How Einstein’s work survived ‘scientific nationalism’ of WWI

"...science is always tied up with political questions, especially in wartime," says Matthew Stanley. (Credit: Wikimedia Commons)

This Veterans Day, the parades and memorials should remind all of us that ultra-nationalism—surging anew in Europe, the US, and South America—harbors the spark to ignite another catastrophic international conflict, historian Matthew Stanley argues.

“I would say we are pretty far down that road again,” warns Stanley, a professor in New York University’s Gallatin School of Individualized Study, historian of science, and the author of Einstein’s War (Penguin Random House, 2019).

This year, Veterans Day, the federal holiday honoring the service and sacrifice of US military vets, takes place on November 11, coinciding with Europe’s Armistice or Remembrance Day, which commemorates the end of World War I. The observances hold added poignancy on both sides of the Atlantic this year, as they fall during the 100th year since the formal signing of the Treaty of Versailles, the agreement that consigned the Great War to history.

Stanley’s new book documents how Albert Einstein’s general theory of relativity—published in 1915 while he was director of the Kaiser Wilhelm Institute of Physics in Berlin—was met with great curiosity but little engagement by peer scientists from Allied nations fighting one of the deadliest wars in history against Germany and other Central Powers.

Fortunately, Sir Arthur Eddington, an English astronomer and secretary of the Royal Astronomical Society, was a pacifist like Einstein and chose to look past the scientist’s home country to pursue scientific truth. As one of the few astronomers with the mathematical skills to understand general relativity, Eddington went on to prove the theory’s validity in an experiment he conducted off the coast of West Africa during a solar eclipse in May 1919.

It was a triumph, however rare for that time, or really any time, over scientific nationalism, Stanley says. Here, he explains what lessons from that story we can apply within our own political environment:

Q

My sense is that science typically gets a pass in discussions of nationalism.

A

Yes—generally we think of science as transnational and purely intellectual, not bound up with questions of patriotism. But science is always tied up with political questions, especially in wartime. Its most distinctive feature is the creation of a sort of us-vs.-them mentality, and marking out “the enemy” with a broad brush.

Q

What did scientific nationalism look like a century ago?

A

During WWI, you had the British scientists saying, “What we are doing is real science, whereas German science is untrustworthy.” You had German scientists who declared that they would no longer cite any English scientific papers, and there were British scientists who says they were not going to allow the use of the German language at scientific conferences anymore.
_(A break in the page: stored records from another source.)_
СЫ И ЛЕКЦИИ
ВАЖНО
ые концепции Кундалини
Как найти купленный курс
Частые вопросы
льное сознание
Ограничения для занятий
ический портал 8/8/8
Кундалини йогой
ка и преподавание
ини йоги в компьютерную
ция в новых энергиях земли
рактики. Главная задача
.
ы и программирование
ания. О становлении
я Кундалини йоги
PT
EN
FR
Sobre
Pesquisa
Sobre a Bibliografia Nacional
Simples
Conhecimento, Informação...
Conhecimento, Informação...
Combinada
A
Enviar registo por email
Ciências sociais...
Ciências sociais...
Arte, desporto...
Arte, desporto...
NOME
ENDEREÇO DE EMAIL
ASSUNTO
They refused to send scientific journals back and forth, and scientists who traveled to study in the other country were arrested as spies. It was really quite remarkable. Strong arguments were made on both sides that the practice of science could not possibly be international and was very much a racial thing based in each individual country.

Q

What about Einstein? What was his take on nationalism in the realm of science?

A

Oh, he strongly opposed it. He called it “swine mind”—that is, thinking like a member of a herd of pigs. And he thought that scientists should be against all forms of nationalism.

Q

After World War I, did science return to an international footing once and for all?

A

In fact, it didn’t. During WWII you had countries fiercely guarding their scientific information, fearing that it could be weaponized. In the Cold War period, the whole space race became an important part of nationalist propaganda, and the United States, for instance, built huge particle accelerators to show that American science was superior to that of the Russians, and denied passports to Soviet scientists who wanted to visit America.
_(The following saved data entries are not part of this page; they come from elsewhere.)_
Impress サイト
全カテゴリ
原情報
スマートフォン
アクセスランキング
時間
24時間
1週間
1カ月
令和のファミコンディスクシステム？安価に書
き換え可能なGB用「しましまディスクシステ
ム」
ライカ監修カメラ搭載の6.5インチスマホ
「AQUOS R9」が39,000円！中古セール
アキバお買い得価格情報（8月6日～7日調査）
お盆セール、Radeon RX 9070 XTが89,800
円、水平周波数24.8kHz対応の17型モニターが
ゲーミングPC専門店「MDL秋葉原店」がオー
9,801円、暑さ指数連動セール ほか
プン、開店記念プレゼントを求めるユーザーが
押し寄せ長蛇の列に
The US government was explicit that science was a tool of diplomacy and soft power to exert American influence. And today the issue of whether or not US scientists have ties to Iran and China—including those working on basic biochemical research—remains a big thing. Scientists have lost their jobs because they’ve worked too closely with these other countries. It’s pure nationalism at work.

Q

You point out that one of Einstein’s friends, the German scientist Fritz Haber, invented chemical weapons that were used in WWI to horrible effect. Is it fair to say that modern warfare, and nationalism, feeds off of scientific advances?

A

Nationalism is a complicated thing. We know that the Treaty of Versailles ultimately gave rise to WWII because of the punitive terms it imposed on Germany. And during World War II, Einstein and other scientists who had fled Europe shared a common fear of fascism.

Seeing fascism and Nazism as an existential threat, Einstein came to famously recommend the building of the atomic bomb, after having complained throughout the First World War about how scientists were being co-opted. He sacrificed his own ideals hoping to stop the Nazis, only to become a renewed pacifist after Hiroshima.

Q

It seems that the pull of politics during wartime can be too strong even for great scientific minds to resist.

A

Science as a community did not rise above nationalism during WWI, but there were individuals—like Einstein—who ended up doing a tremendous amount of good and overcoming a lot of boundaries. It was certainly Einstein’s view that human beings’ natural state was tribalistic and nationalistic, but that we certainly could work hard to overcome it.

In the end, people need to be willing to put their ideals and views on the line in difficult circumstances. If that doesn’t happen, then everything—in spite of the Constitution and in spite of the courts—just slides away.